WSU Extension serves the residents of Washington State by creating and delivering targeted research-based knowledge and education. It’s a mission the organization and its dedicated specialists have refined over the past century. Part of that process is communicating results.

These reports provide accounts of how our programs empower participants to better their lives. We hope the reports inspire you to join at least one of our courses or events, share your story, and provide feedback. Your involvement will help us improve our responsiveness and reach more individuals.


WSU Beef 300 Program: Intensive Training for Beef Producers

Meat animal production is a significant part of the Washington State economy. According to 2013 data, cattle and calves ranked fifth among all Washington commodities with a value of $706 million (National Ag Statistics Service). From niche producers to large-scale commercial operators and packing plants, livestock producers, managers, and employees are seeking information to gain a better understanding of the food production chain from farm to table. For Washington producers to maintain livestock profitability and competitiveness within the U.S. and worldwide, training needs to be provided on meat quality, value-based pricing, and the use of new technologies and the latest research to address critical and emerging issues, regulations, food safety, and quality standards.
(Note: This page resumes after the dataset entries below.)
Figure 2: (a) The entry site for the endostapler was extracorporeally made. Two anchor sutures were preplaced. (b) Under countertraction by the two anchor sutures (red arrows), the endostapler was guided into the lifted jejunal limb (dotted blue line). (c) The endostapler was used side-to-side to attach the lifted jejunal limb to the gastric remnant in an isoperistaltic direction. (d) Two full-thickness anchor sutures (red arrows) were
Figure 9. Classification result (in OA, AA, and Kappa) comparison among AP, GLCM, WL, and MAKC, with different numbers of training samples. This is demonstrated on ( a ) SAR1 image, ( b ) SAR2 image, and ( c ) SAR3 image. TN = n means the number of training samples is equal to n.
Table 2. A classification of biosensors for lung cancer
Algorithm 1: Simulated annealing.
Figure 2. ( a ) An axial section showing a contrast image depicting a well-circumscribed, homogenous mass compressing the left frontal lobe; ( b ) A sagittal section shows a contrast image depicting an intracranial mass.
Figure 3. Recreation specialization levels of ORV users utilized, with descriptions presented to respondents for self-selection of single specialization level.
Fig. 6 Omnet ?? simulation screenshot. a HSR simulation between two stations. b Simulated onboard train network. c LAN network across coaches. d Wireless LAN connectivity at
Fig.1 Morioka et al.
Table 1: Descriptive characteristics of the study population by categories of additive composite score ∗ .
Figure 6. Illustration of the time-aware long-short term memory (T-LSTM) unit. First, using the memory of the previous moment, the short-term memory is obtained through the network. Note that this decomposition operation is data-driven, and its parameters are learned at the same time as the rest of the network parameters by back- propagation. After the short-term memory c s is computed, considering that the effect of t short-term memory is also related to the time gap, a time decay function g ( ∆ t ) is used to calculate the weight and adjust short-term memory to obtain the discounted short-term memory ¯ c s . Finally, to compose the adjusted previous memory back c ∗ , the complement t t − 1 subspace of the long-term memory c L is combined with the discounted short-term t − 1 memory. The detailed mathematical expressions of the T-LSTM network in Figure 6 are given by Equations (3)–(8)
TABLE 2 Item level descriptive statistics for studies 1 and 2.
Biocontrol of Noxious Weeds

Washington State is facing an invasion of non-native, highly invasive noxious weeds, including diffuse, meadow and spotted knapweed, purple loosestrife, tansy ragwort, St. Johnswort, Scotch broom, and Dalmatian toadflax. Noxious weeds destroy biological diversity, decrease forage, increase erosion potential, and decrease land values across the state and western USA. Healthy habitats are vital for wildlife, livestock, and the people of Washington. Biological control, or biocontrol, is the intentional use of one living organism to control or suppress another organism. In weed biocontrol, this primarily includes the use of organisms such as insects, mites, and pathogens. Washington State land managers often do not have the time, funds, or expertise to implement biocontrol as part of their own integrated weed management strategies.